Геза не подхватил моего шутливого тона.
— И за ней уже ухаживают. Сын Фери Фодора, — проговорил он и пристально посмотрел на меня. — Ты одобряешь?
— Я не вмешиваюсь в дела дочери.
— Ты считаешь, что эта компания подходит ей?
— А тебе она подходит? Ведь Фери Фодор — твой друг.
— Потому-то я и спрашиваю.
— Мне кажется, Янчи способный, серьезный парень. Но как я уже говорил, я не вмешиваюсь в ее дела. Да она и не позволит.
— Этот твой житейский оппортунизм с подведением идеологической базы мне очень хорошо знаком.
— Об этом тебе и захотелось срочно поговорить?
— Подожди, не уходи.

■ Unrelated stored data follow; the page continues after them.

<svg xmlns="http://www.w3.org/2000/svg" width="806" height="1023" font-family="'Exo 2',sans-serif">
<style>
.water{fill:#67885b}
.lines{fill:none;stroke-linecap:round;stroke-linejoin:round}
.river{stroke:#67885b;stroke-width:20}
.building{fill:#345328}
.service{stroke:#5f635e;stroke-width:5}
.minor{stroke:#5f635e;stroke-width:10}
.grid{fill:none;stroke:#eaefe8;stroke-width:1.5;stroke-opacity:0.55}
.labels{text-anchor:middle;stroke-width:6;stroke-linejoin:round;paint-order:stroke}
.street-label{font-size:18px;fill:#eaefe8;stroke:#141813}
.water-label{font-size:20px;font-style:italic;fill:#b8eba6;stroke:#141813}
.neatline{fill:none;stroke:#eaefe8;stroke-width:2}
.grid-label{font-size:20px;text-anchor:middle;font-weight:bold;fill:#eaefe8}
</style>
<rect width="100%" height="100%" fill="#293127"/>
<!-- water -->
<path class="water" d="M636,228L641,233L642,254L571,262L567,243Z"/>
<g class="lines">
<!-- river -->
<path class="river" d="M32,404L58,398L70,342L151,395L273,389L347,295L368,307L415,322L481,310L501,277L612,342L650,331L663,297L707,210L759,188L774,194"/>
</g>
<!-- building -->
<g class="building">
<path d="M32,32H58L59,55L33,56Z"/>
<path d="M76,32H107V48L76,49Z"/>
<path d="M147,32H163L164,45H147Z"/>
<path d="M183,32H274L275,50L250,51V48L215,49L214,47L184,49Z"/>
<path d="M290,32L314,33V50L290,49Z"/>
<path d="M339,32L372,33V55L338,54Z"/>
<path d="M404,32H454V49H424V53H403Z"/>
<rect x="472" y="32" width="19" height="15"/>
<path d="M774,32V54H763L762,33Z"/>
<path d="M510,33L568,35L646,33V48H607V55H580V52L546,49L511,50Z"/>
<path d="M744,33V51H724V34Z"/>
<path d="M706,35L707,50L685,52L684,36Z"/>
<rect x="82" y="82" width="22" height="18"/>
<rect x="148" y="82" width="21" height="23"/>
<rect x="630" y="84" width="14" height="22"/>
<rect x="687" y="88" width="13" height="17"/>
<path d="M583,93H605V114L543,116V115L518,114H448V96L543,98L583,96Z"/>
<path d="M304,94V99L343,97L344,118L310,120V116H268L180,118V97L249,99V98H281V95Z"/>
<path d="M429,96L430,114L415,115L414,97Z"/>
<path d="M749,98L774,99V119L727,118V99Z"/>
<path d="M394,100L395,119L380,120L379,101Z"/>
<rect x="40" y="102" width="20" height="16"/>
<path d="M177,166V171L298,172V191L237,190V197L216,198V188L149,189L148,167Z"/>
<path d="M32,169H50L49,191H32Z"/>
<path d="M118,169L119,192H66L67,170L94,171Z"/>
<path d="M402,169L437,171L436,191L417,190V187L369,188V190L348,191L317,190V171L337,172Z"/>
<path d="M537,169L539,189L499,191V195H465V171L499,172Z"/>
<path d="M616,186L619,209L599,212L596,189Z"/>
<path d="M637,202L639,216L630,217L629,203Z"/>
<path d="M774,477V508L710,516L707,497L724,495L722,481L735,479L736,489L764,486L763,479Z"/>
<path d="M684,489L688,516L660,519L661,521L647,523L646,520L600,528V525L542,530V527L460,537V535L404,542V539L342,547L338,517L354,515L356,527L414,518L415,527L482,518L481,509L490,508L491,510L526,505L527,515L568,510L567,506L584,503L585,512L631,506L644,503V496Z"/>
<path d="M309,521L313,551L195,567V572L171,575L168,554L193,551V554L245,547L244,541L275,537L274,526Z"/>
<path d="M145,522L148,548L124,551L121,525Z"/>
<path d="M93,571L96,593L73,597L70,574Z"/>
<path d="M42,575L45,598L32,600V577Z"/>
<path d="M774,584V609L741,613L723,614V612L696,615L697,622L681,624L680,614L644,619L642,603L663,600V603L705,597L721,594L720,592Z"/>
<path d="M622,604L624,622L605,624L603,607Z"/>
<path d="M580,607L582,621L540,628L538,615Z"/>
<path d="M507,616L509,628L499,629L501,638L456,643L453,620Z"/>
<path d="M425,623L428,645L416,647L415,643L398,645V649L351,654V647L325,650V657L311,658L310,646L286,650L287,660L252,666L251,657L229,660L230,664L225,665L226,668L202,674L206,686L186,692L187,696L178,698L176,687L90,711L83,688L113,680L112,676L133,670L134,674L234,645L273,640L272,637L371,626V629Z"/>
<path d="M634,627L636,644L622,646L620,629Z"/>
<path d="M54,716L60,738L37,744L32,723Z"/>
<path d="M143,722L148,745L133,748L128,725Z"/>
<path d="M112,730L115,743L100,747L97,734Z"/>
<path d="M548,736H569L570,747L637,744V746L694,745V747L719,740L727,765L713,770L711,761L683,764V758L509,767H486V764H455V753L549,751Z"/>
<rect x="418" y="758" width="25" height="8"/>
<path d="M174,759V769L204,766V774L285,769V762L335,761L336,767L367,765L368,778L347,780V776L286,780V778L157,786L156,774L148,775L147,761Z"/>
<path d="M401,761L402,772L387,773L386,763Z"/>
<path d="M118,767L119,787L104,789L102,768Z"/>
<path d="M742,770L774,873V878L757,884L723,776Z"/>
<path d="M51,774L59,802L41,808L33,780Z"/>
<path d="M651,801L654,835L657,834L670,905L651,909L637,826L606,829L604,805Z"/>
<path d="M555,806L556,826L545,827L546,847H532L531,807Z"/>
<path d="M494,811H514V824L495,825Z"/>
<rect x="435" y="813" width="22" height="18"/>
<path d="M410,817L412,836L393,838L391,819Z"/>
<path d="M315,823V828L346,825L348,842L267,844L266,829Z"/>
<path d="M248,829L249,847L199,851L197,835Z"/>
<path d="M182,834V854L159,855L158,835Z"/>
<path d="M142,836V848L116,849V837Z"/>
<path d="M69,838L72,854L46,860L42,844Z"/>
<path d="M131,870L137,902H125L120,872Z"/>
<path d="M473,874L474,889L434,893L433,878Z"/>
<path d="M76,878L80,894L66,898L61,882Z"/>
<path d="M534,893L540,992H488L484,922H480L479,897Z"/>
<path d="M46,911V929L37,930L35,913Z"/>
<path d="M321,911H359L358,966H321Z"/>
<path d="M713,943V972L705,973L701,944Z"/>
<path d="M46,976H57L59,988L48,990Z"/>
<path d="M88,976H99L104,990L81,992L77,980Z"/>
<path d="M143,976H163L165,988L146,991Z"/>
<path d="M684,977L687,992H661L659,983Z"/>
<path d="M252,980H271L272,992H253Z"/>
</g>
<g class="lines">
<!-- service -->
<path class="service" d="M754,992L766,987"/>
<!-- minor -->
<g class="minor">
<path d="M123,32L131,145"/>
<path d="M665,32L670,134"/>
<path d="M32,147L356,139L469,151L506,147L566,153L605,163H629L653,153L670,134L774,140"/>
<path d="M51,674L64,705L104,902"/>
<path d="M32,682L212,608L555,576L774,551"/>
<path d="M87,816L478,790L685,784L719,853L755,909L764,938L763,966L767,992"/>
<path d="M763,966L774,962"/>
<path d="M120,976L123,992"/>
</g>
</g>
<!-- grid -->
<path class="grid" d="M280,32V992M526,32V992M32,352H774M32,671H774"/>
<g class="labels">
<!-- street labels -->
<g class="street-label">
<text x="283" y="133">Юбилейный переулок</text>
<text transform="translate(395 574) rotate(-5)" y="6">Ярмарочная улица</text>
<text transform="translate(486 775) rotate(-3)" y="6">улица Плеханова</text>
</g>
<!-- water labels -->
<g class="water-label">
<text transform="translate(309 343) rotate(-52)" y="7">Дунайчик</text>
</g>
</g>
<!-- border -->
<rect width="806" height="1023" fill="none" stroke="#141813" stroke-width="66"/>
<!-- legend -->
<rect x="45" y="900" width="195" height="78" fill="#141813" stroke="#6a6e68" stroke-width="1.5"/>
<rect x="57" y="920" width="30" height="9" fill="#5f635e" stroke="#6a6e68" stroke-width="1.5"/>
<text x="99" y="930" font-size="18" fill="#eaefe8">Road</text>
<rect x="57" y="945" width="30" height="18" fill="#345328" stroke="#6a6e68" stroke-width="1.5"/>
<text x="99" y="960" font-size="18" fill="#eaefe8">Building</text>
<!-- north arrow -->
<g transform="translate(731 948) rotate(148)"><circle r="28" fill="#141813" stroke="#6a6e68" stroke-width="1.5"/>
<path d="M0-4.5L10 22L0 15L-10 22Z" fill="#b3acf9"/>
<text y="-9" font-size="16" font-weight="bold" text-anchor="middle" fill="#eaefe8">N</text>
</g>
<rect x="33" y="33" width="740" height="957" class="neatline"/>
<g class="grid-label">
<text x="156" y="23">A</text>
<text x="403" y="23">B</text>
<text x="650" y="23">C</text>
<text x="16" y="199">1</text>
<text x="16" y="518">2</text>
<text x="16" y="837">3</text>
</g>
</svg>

И главное — не обижайся. — Он произнес это тем же тоном, каким говорил по телефону, и снова выпил рюмку коньяку.
— Перестань пить. Пожалуй, ты и так уже перебрал.
— Это посошок: прощальная чарка. Завтра первое октября. С завтрашнего дня и капли в рот не возьму.
— Ты уже не раз зарекался.
— Думаешь, не сдержу слова? Даже если по-настоящему захочу? — В его голосе звучали нотки упрямства, задорного фанфаронства, даже вызова, не хватало лишь того, чтобы он протянул руку: ну, на что поспорим?! Но в его умоляющем взгляде мелькнула настоятельная просьба об ободрении, поддержке.
— Разумеется, сможешь, надо только по-настоящему захотеть.
— Так и будет. С завтрашнего дня!
— Смотри, проверю, — шутливо пригрозил я.
— Пожалуйста! Но тебе удастся это сделать лишь в том случае, дружище, если ты навестишь меня в Вёльдеше, — сказал он и по-мальчишески озорно, с победоносным видом посмотрел на меня.
У меня не хватило духу поколебать его уверенность своими сомнениями.
— Ты уезжаешь домой?
— Навсегда. Хватит с меня этих бесплодных переживаний, душевных копаний. Я намерен работать, и много, засучив рукава.